START DATASET RECORDS

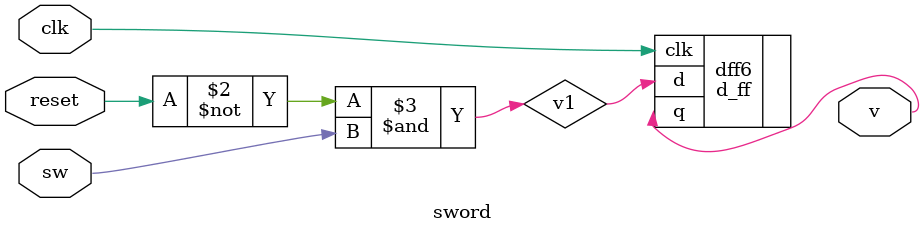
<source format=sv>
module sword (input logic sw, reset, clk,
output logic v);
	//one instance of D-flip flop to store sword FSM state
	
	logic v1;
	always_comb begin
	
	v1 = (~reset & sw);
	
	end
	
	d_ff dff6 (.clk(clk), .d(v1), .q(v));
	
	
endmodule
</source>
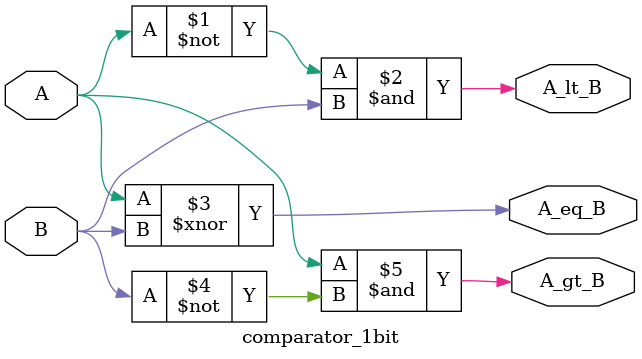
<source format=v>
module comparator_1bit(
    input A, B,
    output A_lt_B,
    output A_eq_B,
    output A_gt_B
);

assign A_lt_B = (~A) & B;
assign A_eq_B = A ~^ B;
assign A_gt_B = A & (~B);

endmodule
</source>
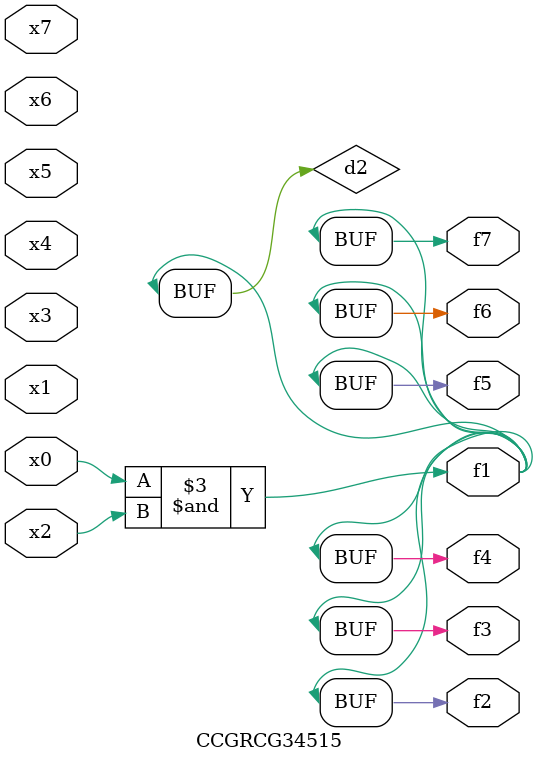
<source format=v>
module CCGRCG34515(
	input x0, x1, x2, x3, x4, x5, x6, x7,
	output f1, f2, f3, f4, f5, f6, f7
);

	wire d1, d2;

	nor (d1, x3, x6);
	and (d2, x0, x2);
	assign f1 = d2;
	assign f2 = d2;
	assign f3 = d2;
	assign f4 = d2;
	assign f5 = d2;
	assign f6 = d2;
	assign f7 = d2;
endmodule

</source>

END DATASET RECORDS

**WORK REQUIRED:** What you return must be every entry, word for word, without any pictures.

**SOLUTION FOR THIS PROBLEM:**
<source format=sv>
module sword (input logic sw, reset, clk,
output logic v);
	//one instance of D-flip flop to store sword FSM state
	
	logic v1;
	always_comb begin
	
	v1 = (~reset & sw);
	
	end
	
	d_ff dff6 (.clk(clk), .d(v1), .q(v));
	
	
endmodule
</source>
<source format=v>
module comparator_1bit(
    input A, B,
    output A_lt_B,
    output A_eq_B,
    output A_gt_B
);

assign A_lt_B = (~A) & B;
assign A_eq_B = A ~^ B;
assign A_gt_B = A & (~B);

endmodule
</source>
<source format=v>
module CCGRCG34515(
	input x0, x1, x2, x3, x4, x5, x6, x7,
	output f1, f2, f3, f4, f5, f6, f7
);

	wire d1, d2;

	nor (d1, x3, x6);
	and (d2, x0, x2);
	assign f1 = d2;
	assign f2 = d2;
	assign f3 = d2;
	assign f4 = d2;
	assign f5 = d2;
	assign f6 = d2;
	assign f7 = d2;
endmodule

</source>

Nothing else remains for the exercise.